'Stay low, stay on track, and stay alive' was the motto of the RAF's most secret Station, Tempsford. That's exactly what Geoffrey Rothwell did ‒ DFC & Bar, 1939-45 Star, Aircrew Europe Star with France/Germany Clasp, Defence Medal, Victory Medal, Order of Leopold II & Palme, Croix de Guerre 1940 & Palme, Bomber Command Medal, POW medal, La Légion d’honneur ‒ from Bomber Command via SOE to Stalag and back.
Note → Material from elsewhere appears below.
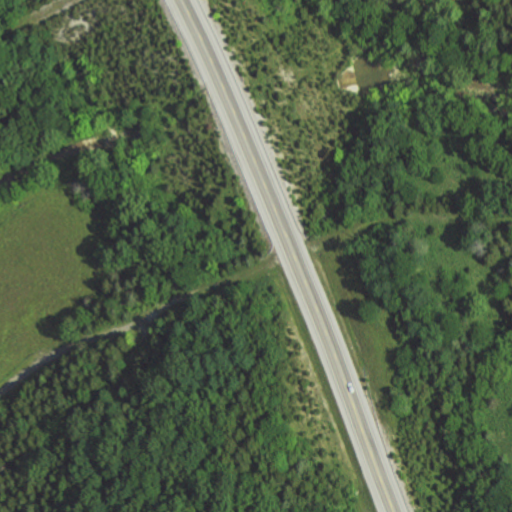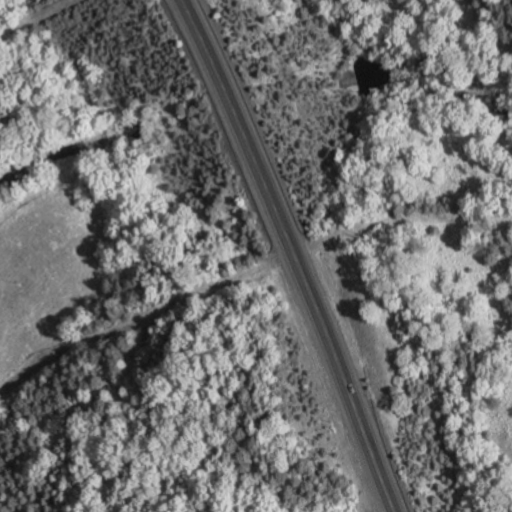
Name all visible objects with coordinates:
road: (41, 12)
road: (272, 195)
road: (143, 316)
road: (372, 454)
Tall young pilot Geoffrey Rothwell flew Wellingtons and Short Stirlings in the Second World War; and anyone who knows anything about that task will understand the significance of the fact that he completed more than 70 missions. But the story doesn't end there: as a Flight Commander on No. 138 (Special Duties) Squadron Geoff dropped agents and supplies into enemy-occupied Europe. His luck finally ran out when in September 1944 he crashed in mysterious circumstances in Holland and became a guest of the Third Reich in the freezing Stalag Luft 1 on the Baltic coast. He starved but survived ‒ until the moment a drunken Russian officer on a white horse arrived to invite the prisoners to a night of revelry in the local village. Even after the war, Geoffrey diced with death as a rubber planter in Malaya during the Emergency, dealing with poisonous snakes and gunmen with the same efficiency.
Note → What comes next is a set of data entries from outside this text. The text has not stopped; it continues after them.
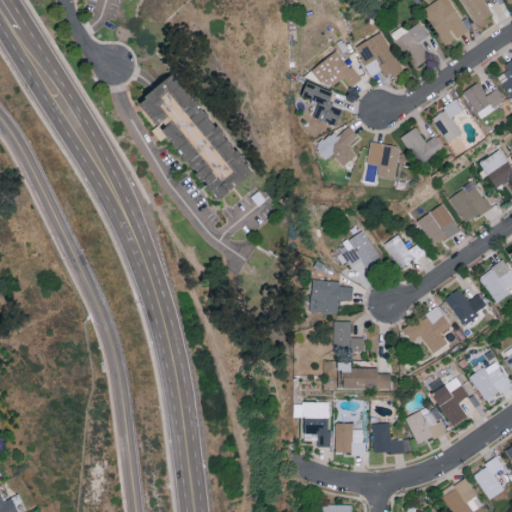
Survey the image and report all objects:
building: (477, 9)
road: (16, 13)
road: (94, 19)
building: (446, 19)
road: (81, 37)
building: (412, 42)
building: (378, 55)
road: (51, 67)
building: (335, 70)
road: (135, 74)
building: (507, 77)
road: (27, 78)
road: (447, 78)
building: (483, 99)
building: (322, 103)
building: (448, 120)
building: (194, 136)
building: (194, 137)
building: (421, 144)
building: (338, 145)
building: (383, 157)
building: (498, 168)
road: (162, 169)
building: (469, 201)
road: (240, 220)
building: (438, 223)
building: (403, 250)
building: (511, 251)
road: (450, 268)
building: (497, 280)
building: (328, 294)
road: (154, 304)
road: (96, 305)
building: (465, 305)
building: (429, 328)
building: (345, 337)
building: (508, 355)
building: (363, 377)
building: (489, 378)
building: (451, 399)
building: (314, 420)
building: (424, 425)
building: (349, 439)
building: (385, 439)
building: (510, 450)
building: (489, 477)
road: (411, 481)
building: (461, 497)
road: (382, 500)
building: (7, 505)
building: (336, 507)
As a member of Bomber Command, Geoffrey was one of the last of the many; as an SOE pilot he was the very last of a very few. This is his amazing story. Sadly, Squadron Leader Geoffrey Rothwell passed away in November 2017, before this book went to print. He knew it was on its way: his wife, the author, was checking details with him until the end.